Other options, such as congressional hearings to determine if there was wrongdoing, could prove just as divisive. Sixty-two percent of Americans oppose such hearings, according to a poll in late April by CBS News and the New York Times—including 89 percent of Republicans, 60 percent of independents, and 51 percent of Democrats. On the issue of torture itself, the country is split. Forty-nine percent of Americans support Obama's position that the United States should not use torture, but 48 percent say there are cases in which the United States "should consider torture against terrorism suspects," according to a recent ABC News/Washington Post poll.

Many Democrats favor the appointment of a special commission to look into the matter.
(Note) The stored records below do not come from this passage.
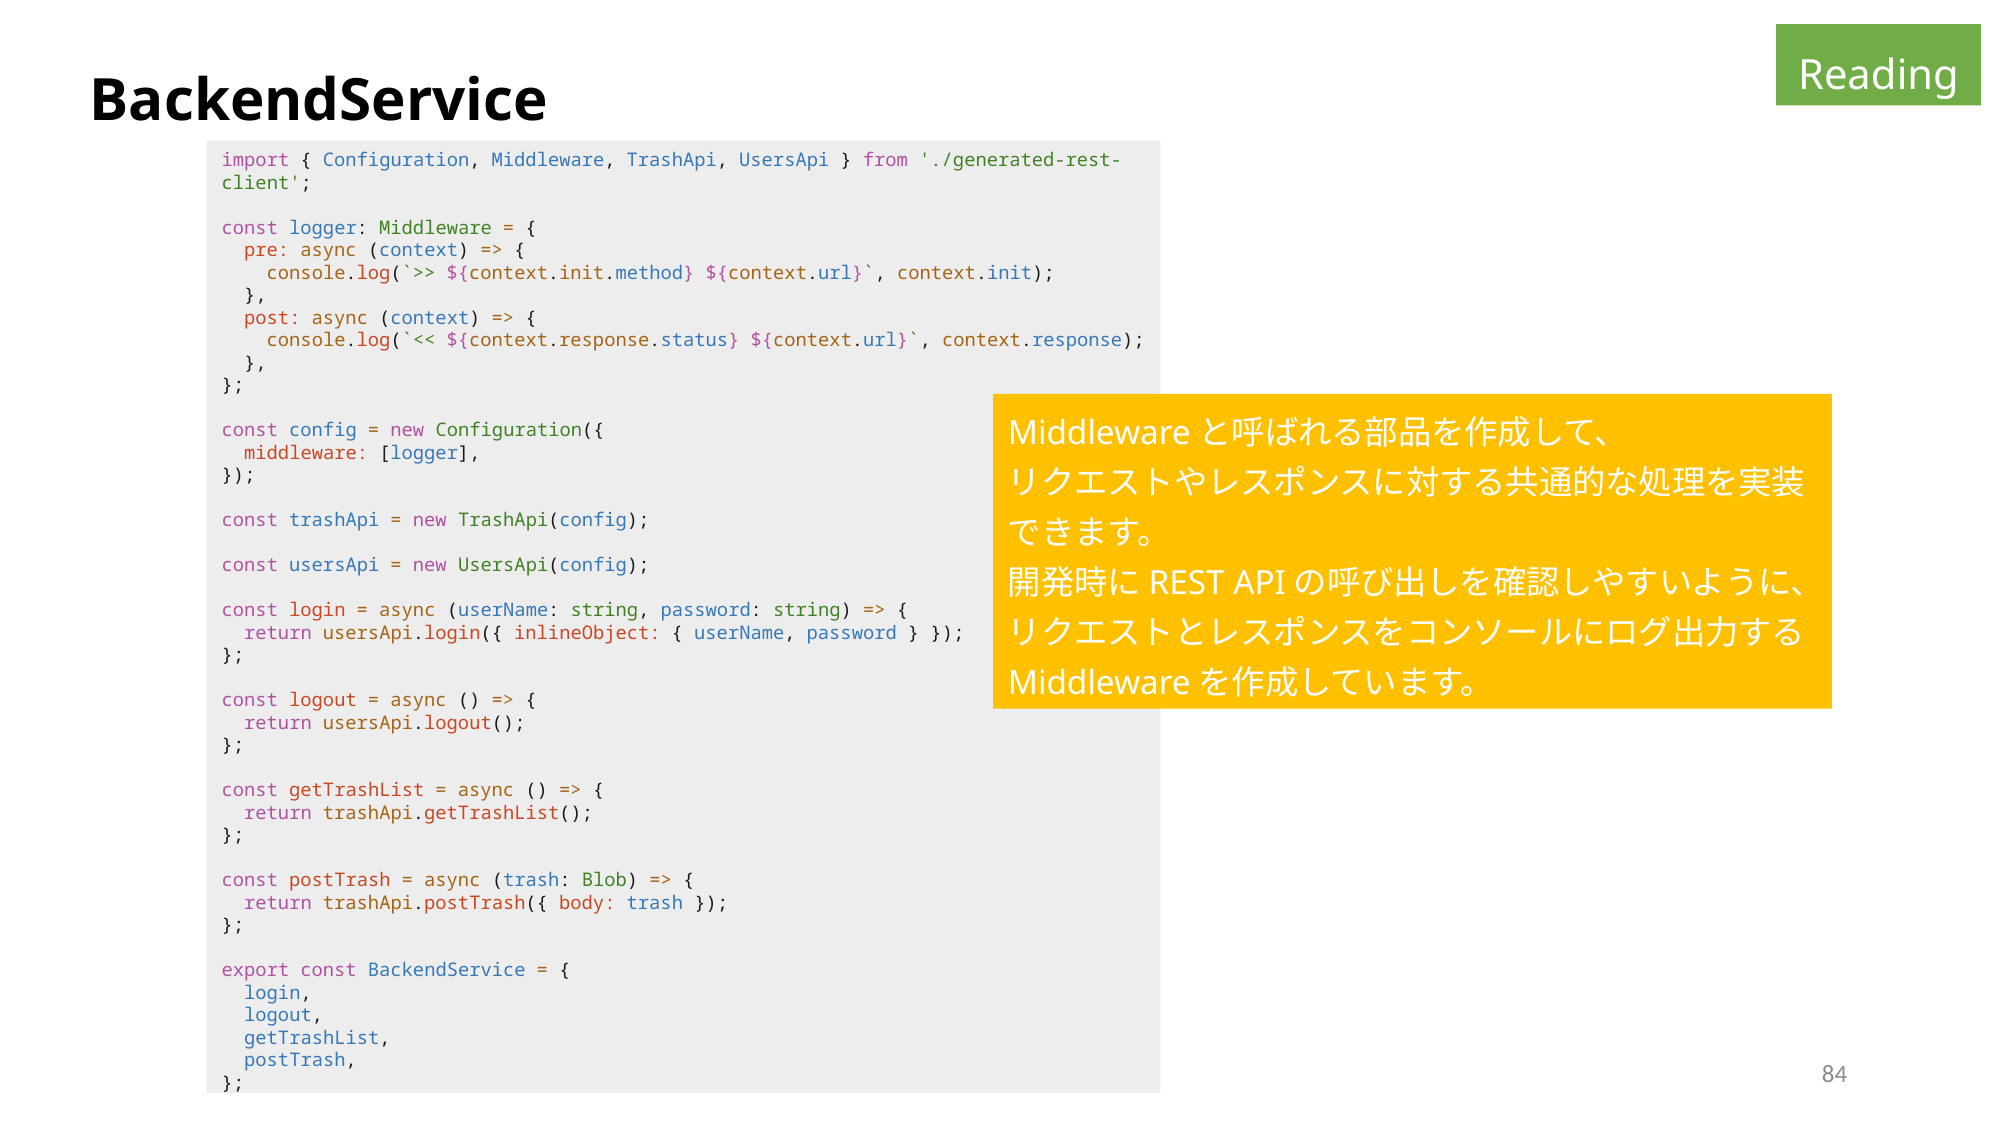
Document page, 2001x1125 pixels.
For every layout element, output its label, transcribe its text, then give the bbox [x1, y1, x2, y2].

text_box Reading [1776, 24, 1981, 106]
slide_number 84 [1412, 1042, 1863, 1103]
text_box Middlewareと呼ばれる部品を作成して、 リクエストやレスポンスに対する共通的な処理を実装できます。 開発時にREST APIの呼び出しを確認しやすいように、 リクエストとレスポンスをコンソールにログ出力する Middlewareを作成しています。 [993, 393, 1832, 709]
text_box import { Configuration, Middleware, TrashApi, UsersApi } from './generated-rest-client'; const logger: Middleware = { pre: async (context) => { console.log(`>> ${context.init.method} ${context.url}`, context.init); }, post: async (context) => { console.log(`<< ${context.response.status} ${context.url}`, context.response); }, }; const config = new Configuration({ middleware: [logger], }); const trashApi = new TrashApi(config); const usersApi = new UsersApi(config); const login = async (userName: string, password: string) => { return usersApi.login({ inlineObject: { userName, password } }); }; const logout = async () => { return usersApi.logout(); }; const getTrashList = async () => { return trashApi.getTrashList(); }; const postTrash = async (trash: Blob) => { return trashApi.postTrash({ body: trash }); }; export const BackendService = { login, logout, getTrashList, postTrash, }; [206, 140, 1161, 1093]
text_box BackendService [74, 54, 1454, 140]
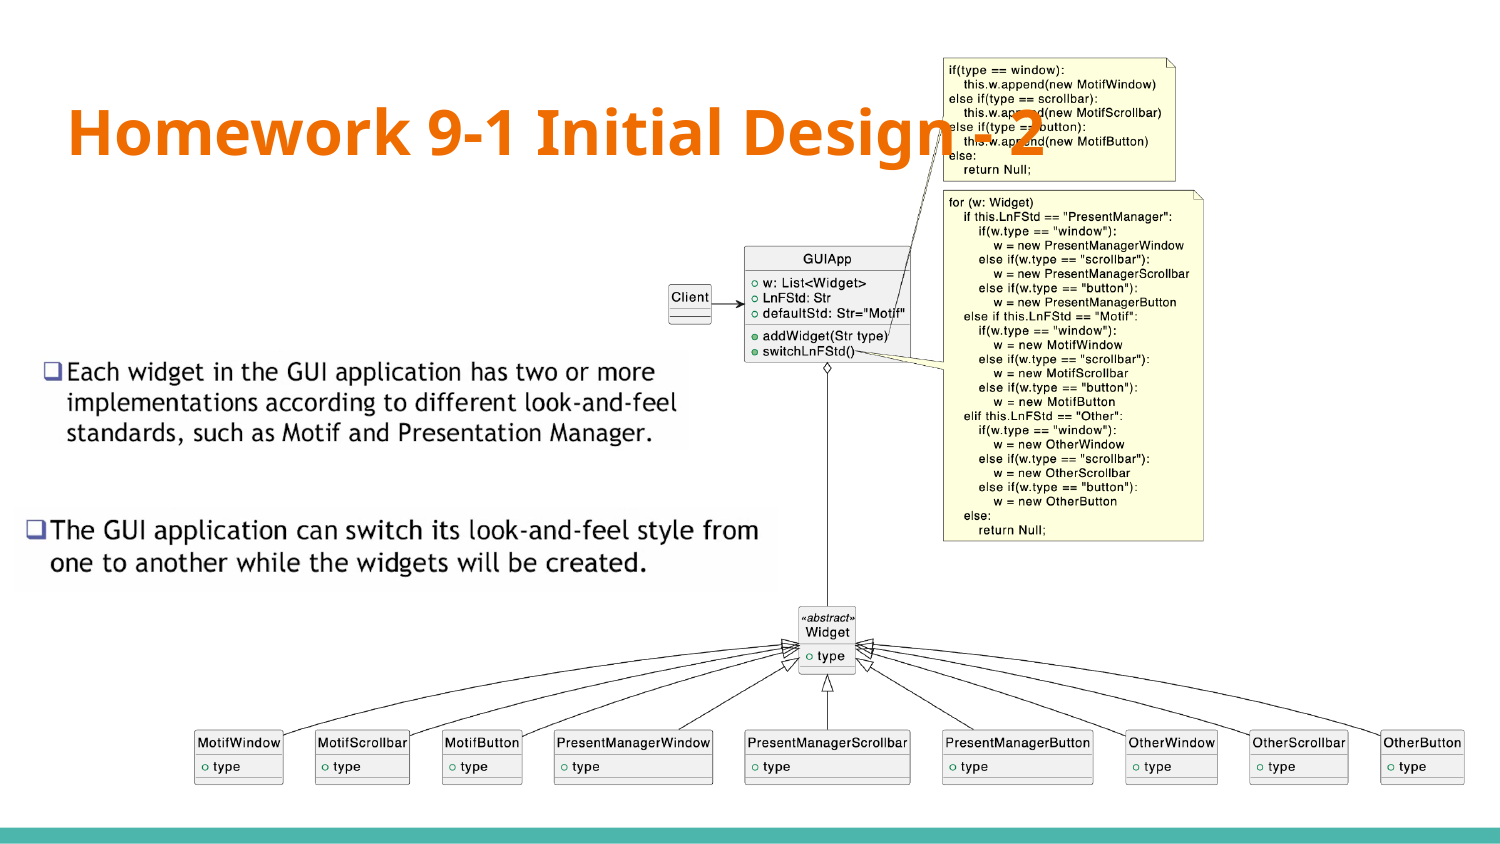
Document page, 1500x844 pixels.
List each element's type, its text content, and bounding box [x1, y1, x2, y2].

picture [13, 52, 1471, 791]
title Homework 9-1 Initial Design - 2 [51, 72, 183, 189]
Complicating the issue, the first Senate hearing on the torture question degenerated into partisan sniping this week. And the issue is leading to unpredictable outcomes, such as President Obama's decision to reverse himself and attempt to block the court-ordered release of photos showing brutal techniques used against detainees. After discussions with his military advisers, Obama said he felt the photos would inflame anti-American passions and could result in attacks on U.S. troops in Afghanistan and Iraq.

All this is too much for many Republicans. Efforts to punish those who authorized or carried out the controversial methods "would be an outrage," says a former adviser to President George H. W. Bush. He predicts that if Democrats push the issue, GOP hard-liners will then make it their mission to find ways to embarrass and harass Obama for the rest of his presidency and beyond.

Former Secretary of State James Baker, who served George H. W. Bush, calls the threat to investigate the writers of the legal opinions a "terrible mistake" that could undermine Obama's agenda. During a speech April 27, Baker said, "The one thing that we need to stay away from at all costs is criminalizing our policy differences." He argued that a criminal investigation "would suck a lot of the oxygen out of the air on some very important things that they are going to try and get done."